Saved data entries

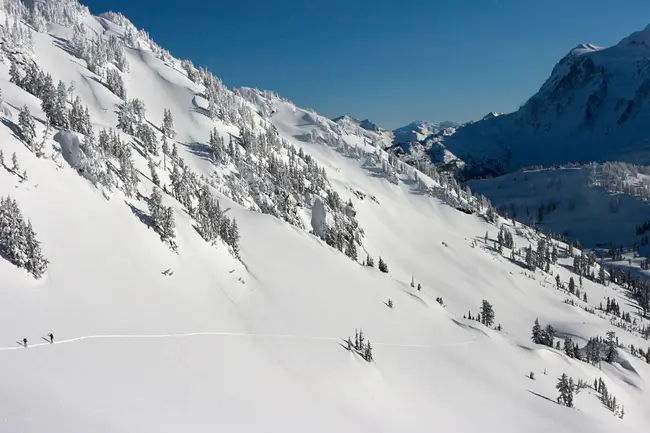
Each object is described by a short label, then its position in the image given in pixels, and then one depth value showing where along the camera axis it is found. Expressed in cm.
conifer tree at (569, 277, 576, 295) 13958
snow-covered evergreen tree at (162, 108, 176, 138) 11096
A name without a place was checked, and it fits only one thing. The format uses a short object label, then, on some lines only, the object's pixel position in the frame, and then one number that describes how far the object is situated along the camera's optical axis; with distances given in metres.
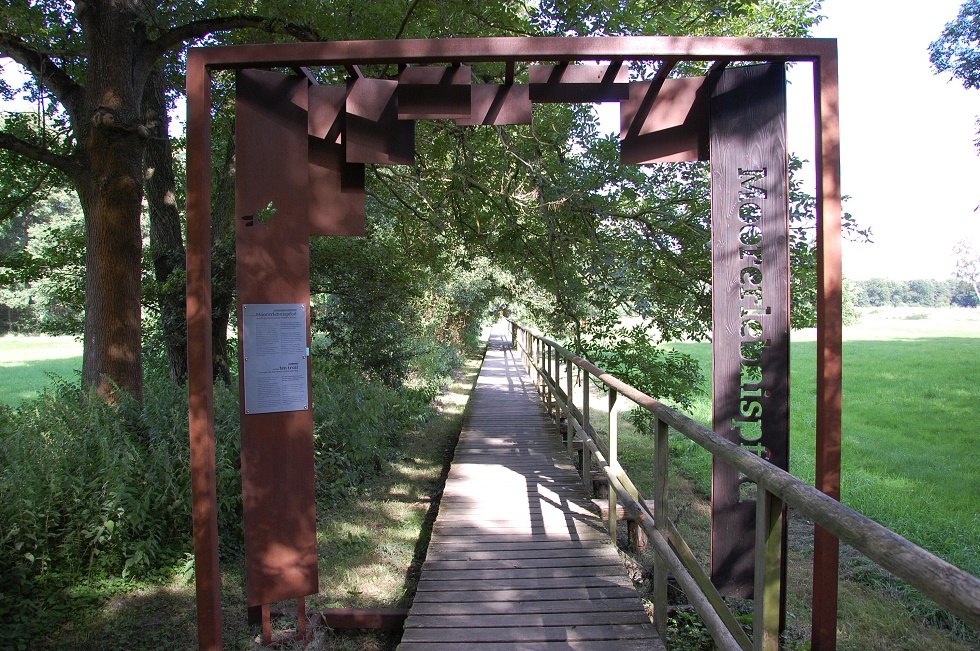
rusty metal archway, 3.26
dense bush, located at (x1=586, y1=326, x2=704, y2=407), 7.21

> [Goal of the exercise] All of the lines above must be printed again exactly, and no picture may appear in the copy.

> [Exercise answer]
Each object is described by a short label, then its position in the image given in pixels, and then one depth value showing where along the camera axis it is found. Expressed in cm.
conifer tree at (569, 277, 576, 295) 13958
snow-covered evergreen tree at (162, 108, 176, 138) 11096
A name without a place was checked, and it fits only one thing. The format uses a short object label, then, on some lines only, the object's pixel position in the frame, and then one number that describes how far the object is situated along the camera's optical axis; with distances given in metres.
rusty metal archway, 3.26
dense bush, located at (x1=586, y1=326, x2=704, y2=407), 7.21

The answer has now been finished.